The first to enter the connubial relation was Jimison H. Wandel, whose marriage to Sarah E. Depue was celebrated in the fall of 1852. Many others have since been married and given in marriage, as is common throughout the length and breadth of this goodly land. Whose was the first birth in the township cannot now be definitely ascertained. That there have been first-born males and first-born females in many families of this section, is fully evidenced by the fact that bright-eyed lads and lasses render joyous and gladsome the hearts of parents in many a household. Among the early Justices of the Peace in this quarter, the invincible Jimison H. Wandel leads the list. He was called upon to discharge the functions of this important, though often belittled office, as early as 1858. He was also commissioned the first Justice for the township after its organization. As originally set off, it contained a large portion of what is now included in Sherman Township, two sections of Forest City and four of Manito. Altogether, it embraced fifty-eight full sections. In 1867, it was reduced to its present limits.

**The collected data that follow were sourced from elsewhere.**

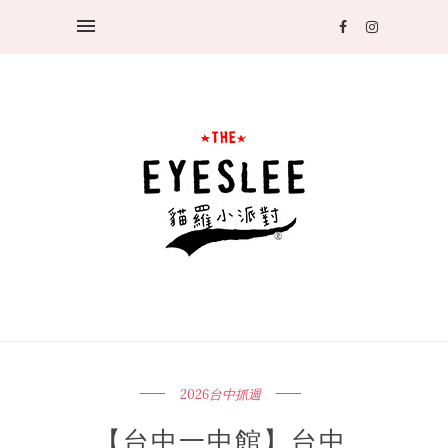
2026台中抓週
【台中一中館】台中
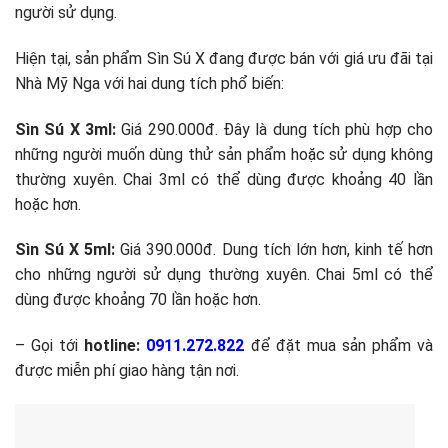
người sử dụng.
Hiện tại, sản phẩm Sìn Sú X đang được bán với giá ưu đãi tại
Nhà
Mỹ Nga với hai dung tích phổ biến:
Sìn Sú X 3ml:
Giá 290.000đ. Đây là dung tích phù hợp cho
những người muốn dùng thử sản phẩm hoặc sử dụng không
thường xuyên. Chai 3ml có thể dùng được khoảng 40 lần
hoặc hơn.
Sìn Sú X 5ml:
Giá 390.000đ. Dung tích lớn hơn, kinh tế hơn
cho những người sử dụng thường xuyên. Chai 5ml có thể
dùng được khoảng 70 lần hoặc hơn.
– Gọi tới
hotline:
0911.272.822
để đặt mua sản phẩm và
được miễn phí giao hàng tận nơi.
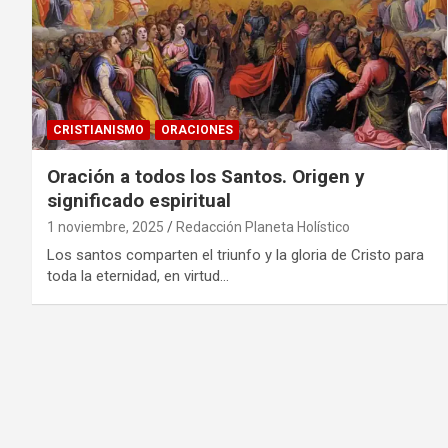
CRISTIANISMO
ORACIONES
Oración a todos los Santos. Origen y
significado espiritual
1 noviembre, 2025
Redacción Planeta Holístico
Los santos comparten el triunfo y la gloria de Cristo para
toda la eternidad, en virtud…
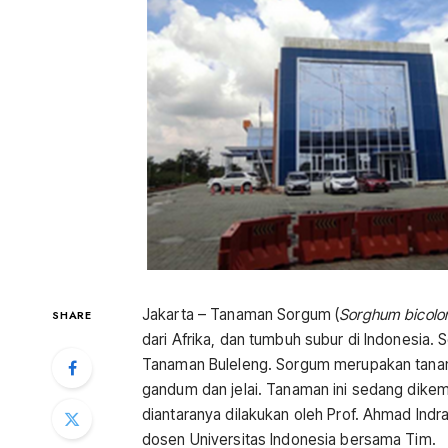
Jakarta – Tanaman Sorgum (
Sorghum bicolo
SHARE
dari Afrika, dan tumbuh subur di Indonesia
Tanaman Buleleng. Sorgum merupakan tana
gandum dan jelai. Tanaman ini sedang dike
diantaranya dilakukan oleh Prof. Ahmad Indra
dosen Universitas Indonesia bersama Tim.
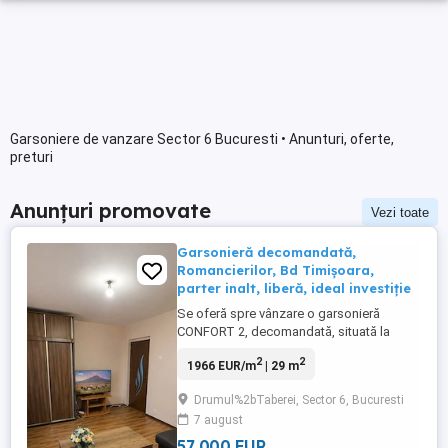
Garsoniere de vanzare Sector 6 Bucuresti • Anunturi, oferte,
preturi
Anunțuri promovate
Vezi toate
Garsonieră decomandată,
Romancierilor, Bd Timișoara,
parter inalt, liberă, ideal investiție
Se oferă spre vânzare o garsonieră
CONFORT 2, decomandată, situată la
parter înalt din 4 etaje, LIBERĂ, fara
2
2
1966 EUR/m
| 29 m
balcon, pe Bulevardul Timișoara nr. 48,
Sector 6, zona Romancierilor. Poziționată
Drumul%2bTaberei, Sector 6, Bucuresti
semistradal, cu acces rapid către
7 august
transport public și zone comerciale,
proprietatea este potrivită atât pentru ...
57 000 EUR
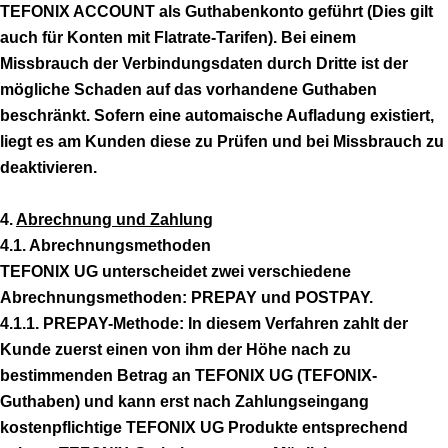
TEFONIX ACCOUNT als Guthabenkonto geführt (Dies gilt
auch für Konten mit Flatrate-Tarifen). Bei einem
Missbrauch der Verbindungsdaten durch Dritte ist der
mögliche Schaden auf das vorhandene Guthaben
beschränkt. Sofern eine automaische Aufladung existiert,
liegt es am Kunden diese zu Prüfen und bei Missbrauch zu
deaktivieren.
4.
Abrechnung und Zahlung
4.1. Abrechnungsmethoden
TEFONIX UG unterscheidet zwei verschiedene
Abrechnungsmethoden: PREPAY und POSTPAY.
4.1.1. PREPAY-Methode: In diesem Verfahren zahlt der
Kunde zuerst einen von ihm der Höhe nach zu
bestimmenden Betrag an TEFONIX UG (TEFONIX-
Guthaben) und kann erst nach Zahlungseingang
kostenpflichtige TEFONIX UG Produkte entsprechend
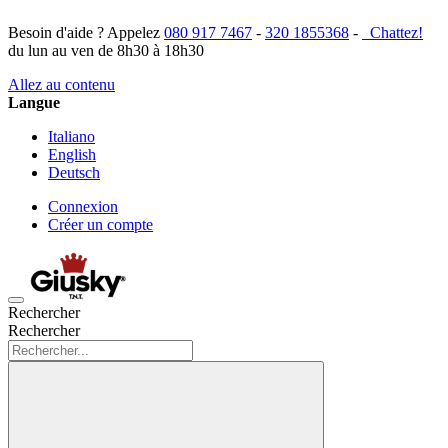
Besoin d'aide ? Appelez
080 917 7467
-
320 1855368
-
Chattez!
du lun au ven de 8h30 à 18h30
Allez au contenu
Langue
Italiano
English
Deutsch
Connexion
Créer un compte
Rechercher
Rechercher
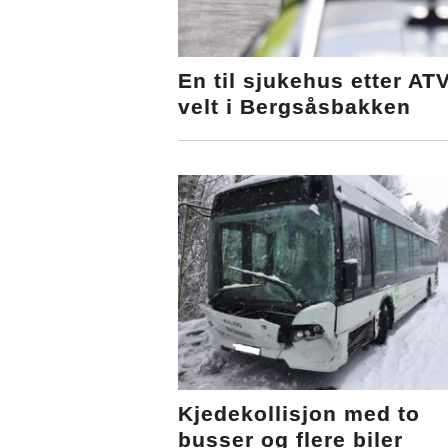
En til sjukehus etter ATV
velt i Bergsåsbakken
Kjedekollisjon med to
busser og flere biler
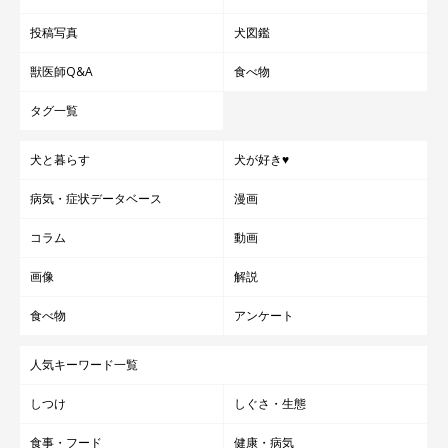
投稿写真
犬図鑑
獣医師Q&A
食べ物
タグ一覧
犬と暮らす
犬が好き♥
病気・症状データベース
漫画
コラム
動画
画像
解説
食べ物
アンケート
人気キーワード一覧
しつけ
しぐさ・生態
食事・フード
健康・病気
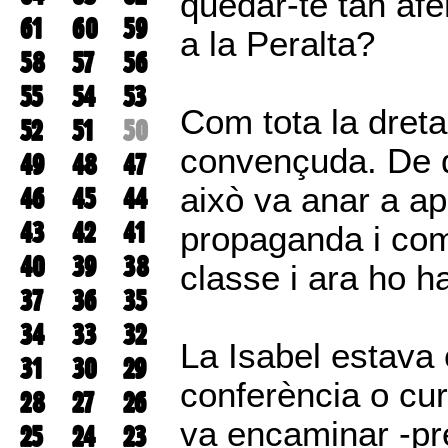
quedar-te tan afe
61
60
59
a la Peralta?
58
57
56
55
54
53
Com tota la dreta
52
51
50
convençuda. De qu
49
48
47
això va anar a a
46
45
44
43
42
41
propaganda i com
40
39
38
classe i ara ho h
37
36
35
34
33
32
La Isabel estava 
31
30
29
conferència o curs
28
27
26
va encaminar -pr
25
24
23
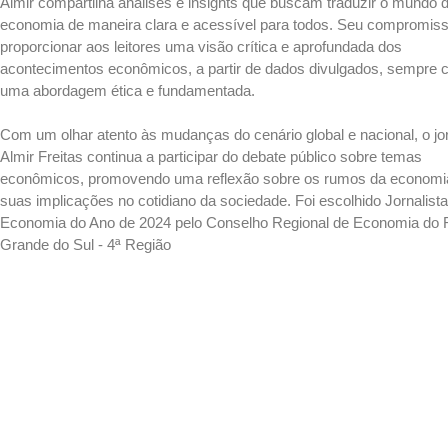
Almir compartilha análises e insights que buscam traduzir o mundo 
economia de maneira clara e acessível para todos. Seu compromiss
proporcionar aos leitores uma visão crítica e aprofundada dos
acontecimentos econômicos, a partir de dados divulgados, sempre
uma abordagem ética e fundamentada.
Com um olhar atento às mudanças do cenário global e nacional, o jor
Almir Freitas continua a participar do debate público sobre temas
econômicos, promovendo uma reflexão sobre os rumos da economi
suas implicações no cotidiano da sociedade. Foi escolhido Jornalist
Economia do Ano de 2024 pelo Conselho Regional de Economia do 
Grande do Sul - 4ª Região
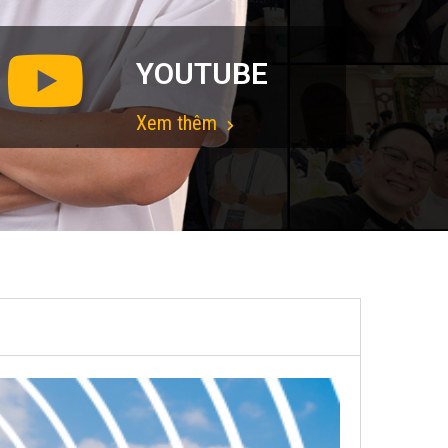
YOUTUBE
Xem thêm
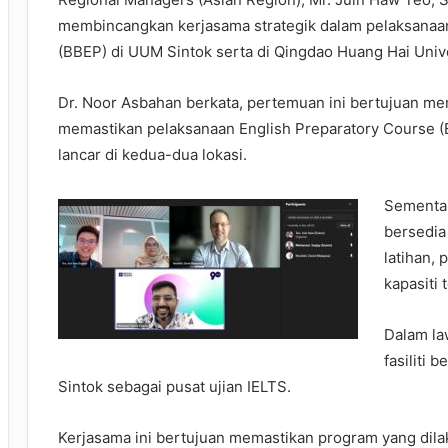
membincangkan kerjasama strategik dalam pelaksanaa
(BBEP) di UUM Sintok serta di Qingdao Huang Hai Univ
Dr. Noor Asbahan berkata, pertemuan ini bertujuan me
memastikan pelaksanaan English Preparatory Course (E
lancar di kedua-dua lokasi.
Sementara
bersedia
latihan,
kapasiti 
Dalam la
fasiliti
Sintok sebagai pusat ujian IELTS.
Kerjasama ini bertujuan memastikan program yang dil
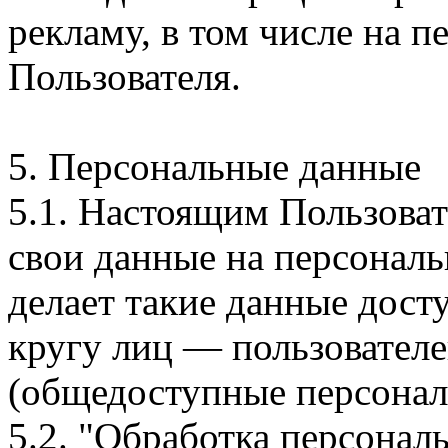
рекламу, в том числе на 
Пользователя.
5. Персональные данные
5.1. Настоящим Пользоват
свои данные на персональ
делает такие данные дос
кругу лиц — пользователе
(общедоступные персонал
5.2. "Обработка персонал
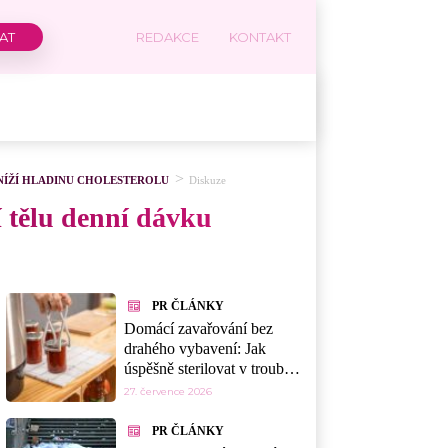
REDAKCE
KONTAKT
NÍŽÍ HLADINU CHOLESTEROLU
Diskuze
 tělu denní dávku
PR ČLÁNKY
Domácí zavařování bez
drahého vybavení: Jak
úspěšně sterilovat v troubě,
myčce nebo mikrovlnce
27. července 2026
PR ČLÁNKY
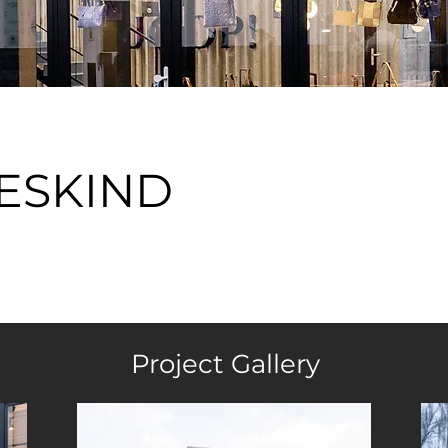
BESKIND
Project Gallery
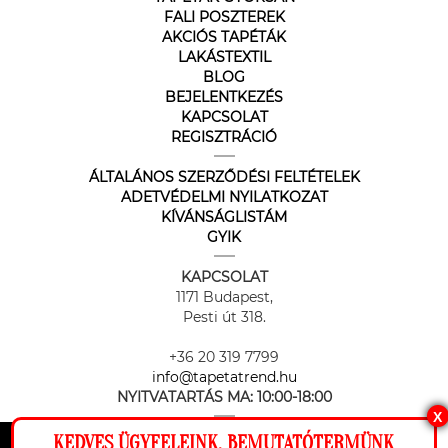
FALI POSZTEREK
AKCIÓS TAPÉTÁK
LAKÁSTEXTIL
BLOG
BEJELENTKEZÉS
KAPCSOLAT
REGISZTRÁCIÓ
ÁLTALÁNOS SZERZŐDÉSI FELTÉTELEK
ADETVÉDELMI NYILATKOZAT
KÍVÁNSÁGLISTÁM
GYIK
KAPCSOLAT
1171 Budapest,
Pesti út 318.
+36 20 319 7799
info@tapetatrend.hu
NYITVATARTÁS MA:
10:00-18:00
X
KEDVES ÜGYFELEINK, BEMUTATÓTERMÜNK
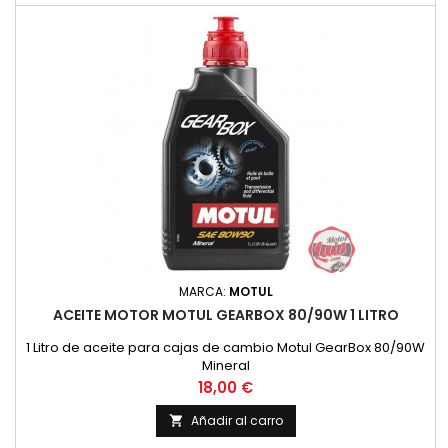
MARCA:
MOTUL
ACEITE MOTOR MOTUL GEARBOX 80/90W 1 LITRO
1 Litro de aceite para cajas de cambio Motul GearBox 80/90W
Mineral
Precio
18,00 €
Añadir al carro

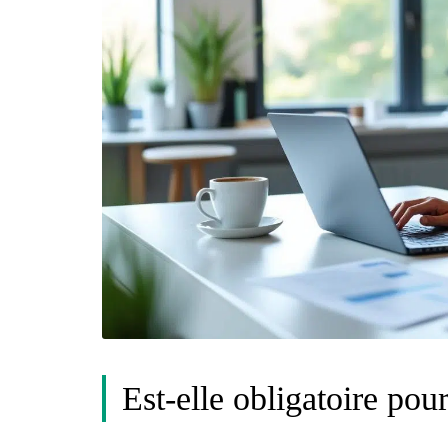
Est-elle obligatoire pou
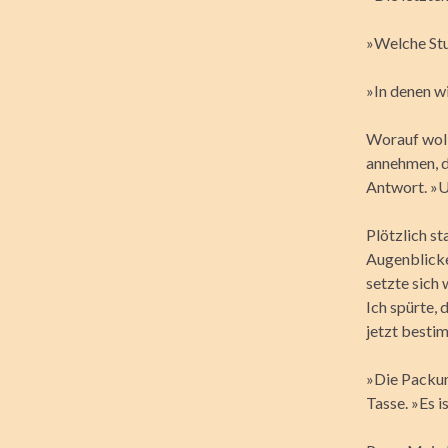
»Welche Stu
»In denen wi
Worauf woll
annehmen, d
Antwort. »U
Plötzlich st
Augenblicke
setzte sich 
Ich spürte, 
jetzt besti
»Die Packung
Tasse. »Es is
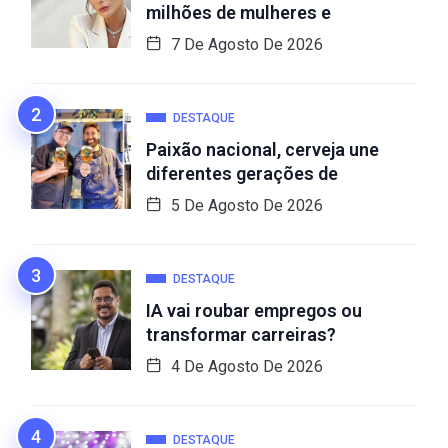
milhões de mulheres e
7 De Agosto De 2026
DESTAQUE
Paixão nacional, cerveja une
diferentes gerações de
5 De Agosto De 2026
DESTAQUE
IA vai roubar empregos ou
transformar carreiras?
4 De Agosto De 2026
DESTAQUE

The political complexion of the township has always been Democratic. Whenever a strict party vote has been cast, she has never given forth any uncertain sound, but has always raised her voice lustily for the Democratic party. During the “late on pleasantness ” she furnished her full quota of war-boys to the rank and file of the army, and was . at no time subjected to a draft. Taken throughout its whole extent, it compares favorably with the adjacent townships as an agricultural district. The low or marshy lands, when a little more effectually drained, will constitute the most productive portions within its limits.

VILLAGE OF TEHERAN. This village is situated in the southwest corner of the township, and is a station on the C., H. & W. R. R,, about seven miles west of Mason City. It was laid out in 1873, on land belonging to Alexander Blunt. Soon after the village was located, A. J. Gates put up a building and opened a grocery store. D. L. Whitney at one time had a good general store, but has not been numbered among her merchants for some years past. David Everett at present operates the only general store in the place. The post office was established in 1874, with W. T. Rich as first Postmaster. The present incumbent is David Everett. A warehouse, built some years previous, was, in 1876, converted into an elevator by Low, McFadden & Simmons. The amount of grain handled here, annually, ranges from 75,000 to 125,000 bushels. A neat frame church was erected by the United Brethren society in 1878. The society is small, but in a growing and prosperous condition. A blacksmith and general repair shop completes the list of its business enterprises. Its population does not exceed thirty souls, and yet, unimportant as it is when compared with villages of a larger growth, it is, nevertheless, a convenience to the neighborhood as a point for the shipment of their produce, and at which daily mails are received. It is hardly to be expected that it will ever exceed its present limits, as its proximity to Mason City on the one hand and Easton on the other, will continually act as checks to its further development.